─── EXTRACTED ENTRIES
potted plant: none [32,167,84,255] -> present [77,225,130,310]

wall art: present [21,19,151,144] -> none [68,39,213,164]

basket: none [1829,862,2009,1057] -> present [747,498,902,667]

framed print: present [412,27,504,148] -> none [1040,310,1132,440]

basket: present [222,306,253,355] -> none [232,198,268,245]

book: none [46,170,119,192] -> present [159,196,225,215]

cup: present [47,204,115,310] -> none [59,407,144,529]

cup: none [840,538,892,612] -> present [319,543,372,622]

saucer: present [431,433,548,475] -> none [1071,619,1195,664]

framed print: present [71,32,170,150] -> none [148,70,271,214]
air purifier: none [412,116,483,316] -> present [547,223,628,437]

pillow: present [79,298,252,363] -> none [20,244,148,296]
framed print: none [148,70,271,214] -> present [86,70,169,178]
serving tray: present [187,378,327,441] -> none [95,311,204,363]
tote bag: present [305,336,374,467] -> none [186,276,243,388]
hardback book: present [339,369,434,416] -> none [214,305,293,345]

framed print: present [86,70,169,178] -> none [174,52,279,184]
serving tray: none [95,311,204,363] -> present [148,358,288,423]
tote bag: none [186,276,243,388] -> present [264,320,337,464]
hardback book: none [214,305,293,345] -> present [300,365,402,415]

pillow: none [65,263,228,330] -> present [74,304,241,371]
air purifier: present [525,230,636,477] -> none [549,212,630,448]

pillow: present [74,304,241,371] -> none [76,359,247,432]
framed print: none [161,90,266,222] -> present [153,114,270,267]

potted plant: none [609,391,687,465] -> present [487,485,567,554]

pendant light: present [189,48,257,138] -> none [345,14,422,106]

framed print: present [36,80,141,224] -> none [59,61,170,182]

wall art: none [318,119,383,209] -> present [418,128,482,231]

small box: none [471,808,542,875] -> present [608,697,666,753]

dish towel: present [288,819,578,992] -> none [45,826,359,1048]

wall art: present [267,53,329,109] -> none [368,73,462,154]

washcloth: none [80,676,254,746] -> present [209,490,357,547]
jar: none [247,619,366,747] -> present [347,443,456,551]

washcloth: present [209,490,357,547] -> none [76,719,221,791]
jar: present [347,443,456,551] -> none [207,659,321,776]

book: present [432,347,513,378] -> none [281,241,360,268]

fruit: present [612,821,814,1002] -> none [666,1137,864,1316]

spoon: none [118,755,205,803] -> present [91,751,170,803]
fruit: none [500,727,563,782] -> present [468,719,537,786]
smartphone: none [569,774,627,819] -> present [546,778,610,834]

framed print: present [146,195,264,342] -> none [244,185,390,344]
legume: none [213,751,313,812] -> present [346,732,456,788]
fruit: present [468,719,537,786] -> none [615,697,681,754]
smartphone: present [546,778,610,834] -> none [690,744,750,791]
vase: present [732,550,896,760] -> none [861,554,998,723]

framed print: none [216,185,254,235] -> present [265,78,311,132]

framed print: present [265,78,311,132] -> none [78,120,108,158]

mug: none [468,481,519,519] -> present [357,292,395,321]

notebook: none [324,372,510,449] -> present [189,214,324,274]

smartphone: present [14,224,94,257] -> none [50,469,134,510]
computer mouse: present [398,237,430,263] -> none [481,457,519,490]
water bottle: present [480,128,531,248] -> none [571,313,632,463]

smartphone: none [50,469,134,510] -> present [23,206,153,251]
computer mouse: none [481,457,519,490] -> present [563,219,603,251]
──────
**WORK REQUIRED**. Write the material out again word for word.

**ANSWER**.
potted plant: none [32,167,84,255] -> present [77,225,130,310]

wall art: present [21,19,151,144] -> none [68,39,213,164]

basket: none [1829,862,2009,1057] -> present [747,498,902,667]

framed print: present [412,27,504,148] -> none [1040,310,1132,440]

basket: present [222,306,253,355] -> none [232,198,268,245]

book: none [46,170,119,192] -> present [159,196,225,215]

cup: present [47,204,115,310] -> none [59,407,144,529]

cup: none [840,538,892,612] -> present [319,543,372,622]

saucer: present [431,433,548,475] -> none [1071,619,1195,664]

framed print: present [71,32,170,150] -> none [148,70,271,214]
air purifier: none [412,116,483,316] -> present [547,223,628,437]

pillow: present [79,298,252,363] -> none [20,244,148,296]
framed print: none [148,70,271,214] -> present [86,70,169,178]
serving tray: present [187,378,327,441] -> none [95,311,204,363]
tote bag: present [305,336,374,467] -> none [186,276,243,388]
hardback book: present [339,369,434,416] -> none [214,305,293,345]

framed print: present [86,70,169,178] -> none [174,52,279,184]
serving tray: none [95,311,204,363] -> present [148,358,288,423]
tote bag: none [186,276,243,388] -> present [264,320,337,464]
hardback book: none [214,305,293,345] -> present [300,365,402,415]

pillow: none [65,263,228,330] -> present [74,304,241,371]
air purifier: present [525,230,636,477] -> none [549,212,630,448]

pillow: present [74,304,241,371] -> none [76,359,247,432]
framed print: none [161,90,266,222] -> present [153,114,270,267]

potted plant: none [609,391,687,465] -> present [487,485,567,554]

pendant light: present [189,48,257,138] -> none [345,14,422,106]

framed print: present [36,80,141,224] -> none [59,61,170,182]

wall art: none [318,119,383,209] -> present [418,128,482,231]

small box: none [471,808,542,875] -> present [608,697,666,753]

dish towel: present [288,819,578,992] -> none [45,826,359,1048]

wall art: present [267,53,329,109] -> none [368,73,462,154]

washcloth: none [80,676,254,746] -> present [209,490,357,547]
jar: none [247,619,366,747] -> present [347,443,456,551]

washcloth: present [209,490,357,547] -> none [76,719,221,791]
jar: present [347,443,456,551] -> none [207,659,321,776]

book: present [432,347,513,378] -> none [281,241,360,268]

fruit: present [612,821,814,1002] -> none [666,1137,864,1316]

spoon: none [118,755,205,803] -> present [91,751,170,803]
fruit: none [500,727,563,782] -> present [468,719,537,786]
smartphone: none [569,774,627,819] -> present [546,778,610,834]

framed print: present [146,195,264,342] -> none [244,185,390,344]
legume: none [213,751,313,812] -> present [346,732,456,788]
fruit: present [468,719,537,786] -> none [615,697,681,754]
smartphone: present [546,778,610,834] -> none [690,744,750,791]
vase: present [732,550,896,760] -> none [861,554,998,723]

framed print: none [216,185,254,235] -> present [265,78,311,132]

framed print: present [265,78,311,132] -> none [78,120,108,158]

mug: none [468,481,519,519] -> present [357,292,395,321]

notebook: none [324,372,510,449] -> present [189,214,324,274]

smartphone: present [14,224,94,257] -> none [50,469,134,510]
computer mouse: present [398,237,430,263] -> none [481,457,519,490]
water bottle: present [480,128,531,248] -> none [571,313,632,463]

smartphone: none [50,469,134,510] -> present [23,206,153,251]
computer mouse: none [481,457,519,490] -> present [563,219,603,251]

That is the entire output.